Harry olhou para os lados. Todos os jogadores da Sonserina, a exceção de Malfoy, estavam correndo pelo campo em direção a Angelina, inclusive o goleiro do time, todos iam bloqueá-la...
Harry deu meia-volta na Firebolt, curvou-se até deitar o corpo sobre seu cabo, e impeliu-a para frente. Como uma bala, ele se precipitou em alta velocidade contra os jogadores da Sonserina.
AAAAAAAAIIIIIIIII!
Os jogadores se dispersaram quando viram a Firebolt vindo; o caminho de Angelina ficou desimpedido.
ELA MARCOU! ELA MARCOU! Grifinória lidera por oitenta a vinte!
Harry, que quase mergulhara de cabeça nas arquibancadas, parou derrapando no ar, inverteu a direção da vassoura e voltou a toda para o meio do campo.
E então ele viu uma coisa que fez o seu coração parar.
Malfoy estava mergulhando, uma expressão de triunfo no rosto, lá a menos de um metro acima do gramado, lá embaixo, havia um minúsculo reflexo dourado.
Harry apontou a Firebolt para baixo, mas Malfoy estava quilômetros à sua frente.
— Vai!

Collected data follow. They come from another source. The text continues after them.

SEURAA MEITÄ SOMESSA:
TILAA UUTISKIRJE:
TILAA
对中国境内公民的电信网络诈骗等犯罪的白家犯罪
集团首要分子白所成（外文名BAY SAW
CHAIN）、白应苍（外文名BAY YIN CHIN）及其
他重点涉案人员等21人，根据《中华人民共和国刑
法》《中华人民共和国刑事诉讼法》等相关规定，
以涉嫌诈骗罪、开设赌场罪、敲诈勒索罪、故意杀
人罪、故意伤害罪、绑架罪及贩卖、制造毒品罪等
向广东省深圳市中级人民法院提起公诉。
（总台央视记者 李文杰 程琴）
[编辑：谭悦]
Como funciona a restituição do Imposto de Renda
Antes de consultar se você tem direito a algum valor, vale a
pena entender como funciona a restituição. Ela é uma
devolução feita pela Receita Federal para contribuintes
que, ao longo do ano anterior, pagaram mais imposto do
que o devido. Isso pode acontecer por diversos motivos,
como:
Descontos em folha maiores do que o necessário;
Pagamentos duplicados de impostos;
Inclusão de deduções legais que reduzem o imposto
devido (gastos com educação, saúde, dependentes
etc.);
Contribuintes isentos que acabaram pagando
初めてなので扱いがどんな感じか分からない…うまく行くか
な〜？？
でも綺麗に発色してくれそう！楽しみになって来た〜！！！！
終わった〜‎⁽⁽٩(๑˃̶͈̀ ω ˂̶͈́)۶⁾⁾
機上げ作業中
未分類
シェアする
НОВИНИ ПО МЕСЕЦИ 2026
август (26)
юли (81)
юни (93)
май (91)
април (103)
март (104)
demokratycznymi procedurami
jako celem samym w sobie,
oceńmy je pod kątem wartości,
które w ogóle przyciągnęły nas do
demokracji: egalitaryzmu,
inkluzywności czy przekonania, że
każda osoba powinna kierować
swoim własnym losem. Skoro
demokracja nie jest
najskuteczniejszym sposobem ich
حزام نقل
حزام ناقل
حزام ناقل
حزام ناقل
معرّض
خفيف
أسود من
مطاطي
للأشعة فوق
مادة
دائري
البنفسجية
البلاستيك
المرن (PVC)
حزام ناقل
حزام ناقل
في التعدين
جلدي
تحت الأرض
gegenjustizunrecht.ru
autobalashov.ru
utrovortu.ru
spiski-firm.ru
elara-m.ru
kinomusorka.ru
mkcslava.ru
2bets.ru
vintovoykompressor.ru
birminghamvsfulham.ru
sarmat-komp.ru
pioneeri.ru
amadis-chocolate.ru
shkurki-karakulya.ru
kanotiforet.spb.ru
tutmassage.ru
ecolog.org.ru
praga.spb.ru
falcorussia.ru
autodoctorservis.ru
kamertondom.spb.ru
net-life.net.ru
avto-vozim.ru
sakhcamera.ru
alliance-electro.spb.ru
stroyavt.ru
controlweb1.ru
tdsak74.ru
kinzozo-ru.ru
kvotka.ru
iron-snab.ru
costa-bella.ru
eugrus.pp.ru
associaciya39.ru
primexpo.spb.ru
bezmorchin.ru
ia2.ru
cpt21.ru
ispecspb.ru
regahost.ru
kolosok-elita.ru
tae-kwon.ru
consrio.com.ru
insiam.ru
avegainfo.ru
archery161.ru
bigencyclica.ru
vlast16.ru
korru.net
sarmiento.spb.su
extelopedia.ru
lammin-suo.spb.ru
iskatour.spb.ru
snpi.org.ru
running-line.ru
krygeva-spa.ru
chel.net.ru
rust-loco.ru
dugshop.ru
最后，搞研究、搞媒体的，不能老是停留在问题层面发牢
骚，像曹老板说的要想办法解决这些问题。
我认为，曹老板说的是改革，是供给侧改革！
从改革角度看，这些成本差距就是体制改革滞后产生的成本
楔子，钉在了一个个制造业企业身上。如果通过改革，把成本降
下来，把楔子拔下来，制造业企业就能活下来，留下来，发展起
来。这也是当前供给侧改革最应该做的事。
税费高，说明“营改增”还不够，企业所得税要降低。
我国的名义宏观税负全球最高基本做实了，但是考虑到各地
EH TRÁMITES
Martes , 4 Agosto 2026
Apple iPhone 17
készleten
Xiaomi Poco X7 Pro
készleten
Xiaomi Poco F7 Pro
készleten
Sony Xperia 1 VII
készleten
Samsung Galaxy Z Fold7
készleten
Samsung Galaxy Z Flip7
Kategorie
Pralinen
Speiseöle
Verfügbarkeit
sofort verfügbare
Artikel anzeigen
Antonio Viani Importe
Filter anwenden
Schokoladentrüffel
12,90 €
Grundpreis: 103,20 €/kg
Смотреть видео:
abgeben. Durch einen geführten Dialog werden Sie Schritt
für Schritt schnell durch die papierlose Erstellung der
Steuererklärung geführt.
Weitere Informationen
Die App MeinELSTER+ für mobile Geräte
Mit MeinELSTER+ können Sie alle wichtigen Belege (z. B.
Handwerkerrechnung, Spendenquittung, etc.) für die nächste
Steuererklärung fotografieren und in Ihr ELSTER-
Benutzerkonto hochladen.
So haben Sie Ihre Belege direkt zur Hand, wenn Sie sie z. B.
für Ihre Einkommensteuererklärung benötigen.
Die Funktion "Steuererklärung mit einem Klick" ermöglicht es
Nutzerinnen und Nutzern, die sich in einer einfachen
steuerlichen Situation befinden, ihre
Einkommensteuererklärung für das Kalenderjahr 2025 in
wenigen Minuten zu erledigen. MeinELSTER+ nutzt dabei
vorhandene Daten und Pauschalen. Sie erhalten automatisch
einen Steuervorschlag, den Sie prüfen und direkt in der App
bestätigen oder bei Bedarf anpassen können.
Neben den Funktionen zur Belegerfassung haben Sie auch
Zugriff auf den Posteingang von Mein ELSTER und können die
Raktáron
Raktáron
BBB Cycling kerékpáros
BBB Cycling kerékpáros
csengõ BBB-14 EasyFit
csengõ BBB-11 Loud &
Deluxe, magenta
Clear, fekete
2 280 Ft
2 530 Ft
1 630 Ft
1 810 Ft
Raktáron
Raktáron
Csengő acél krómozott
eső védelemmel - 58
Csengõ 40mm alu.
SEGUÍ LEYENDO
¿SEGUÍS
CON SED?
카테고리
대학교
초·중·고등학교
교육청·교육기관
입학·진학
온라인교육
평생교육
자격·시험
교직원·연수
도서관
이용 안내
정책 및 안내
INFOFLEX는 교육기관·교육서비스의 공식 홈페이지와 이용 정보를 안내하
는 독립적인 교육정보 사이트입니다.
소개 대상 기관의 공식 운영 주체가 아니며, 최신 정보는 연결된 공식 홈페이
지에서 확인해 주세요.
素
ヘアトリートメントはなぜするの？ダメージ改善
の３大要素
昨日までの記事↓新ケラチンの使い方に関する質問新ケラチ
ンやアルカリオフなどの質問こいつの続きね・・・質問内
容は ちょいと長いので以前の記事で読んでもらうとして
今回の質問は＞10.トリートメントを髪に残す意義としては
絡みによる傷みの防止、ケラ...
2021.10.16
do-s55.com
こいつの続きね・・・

Vai! Vai! — Harry dizia à vassoura. A distância que o separava de Malfoy foi diminuindo. Harry deitou-se no cabo da vassoura quando viu Bole arremessar um balaço contra ele, já encostara nos calcanhares de Malfoy, emparelhou...
Harry se atirou à frente, tirou as mãos da vassoura.
Afastou o braço de Malfoy do caminho com um empurrão e...
PEGOU!
Tirou, então, a vassoura do mergulho, a mão no ar, e o estádio explodiu. Harry sobrevoou as arquibancadas, um zumbido estranho nos ouvidos. A bolinha de ouro estava bem segura em sua mão, batendo inutilmente as asinhas contra seus dedos.
No momento seguinte, Wood veio voando ao seu encontro, quase cego pelas lágrimas; agarrou Harry pelo pescoço e soluçou sem se conter no ombro do garoto. Harry sentiu dois grandes trancos quando Fred e Jorge colidiram com eles; depois as vozes de Alicia e Katie:
— Ganhamos a Taça! Ganhamos a Taça!
Embotados num abraço de muitos braços, o time da Grifinória foi descendo, berrando roucamente, de volta ao chão.
Onda sobre onda de torcedores vermelhos saltou as barreiras do campo. Choveram mãos nas costas dos jogadores. Harry teve uma impressão confusa de ruído e corpos que o empurravam.
Então ele e o resto do time foram erguidos nos ombros dos torcedores. Empurrado para a luz, ele viu Hagrid, emplastrado de rosas vermelhas...
— Você os derrotou, Harry, você os derrotou! Espere até eu contar a Bicuço!
Lá estava Percy, pulando que nem maluco, toda a dignidade esquecida. A Profª. Minerva soluçava mais até que Wood, enxugando os olhos com uma enorme bandeira da Grifinória; e lá, lutando para chegar a Harry, vinham Rony e Hermione.
Faltaram palavras aos amigos. Simplesmente sorriram radiantes ao ver Harry ser carregado para a arquibancada onde Dumbledore aguardava de pé com a enorme Taça de Quadribol.
Se ao menos tivesse havido um dementador por ali... Quando um Wood, soluçante, passou a Taça a Harry e este a ergueu no ar, o garoto sentiu que seria capaz de produzir o melhor Patrono do mundo.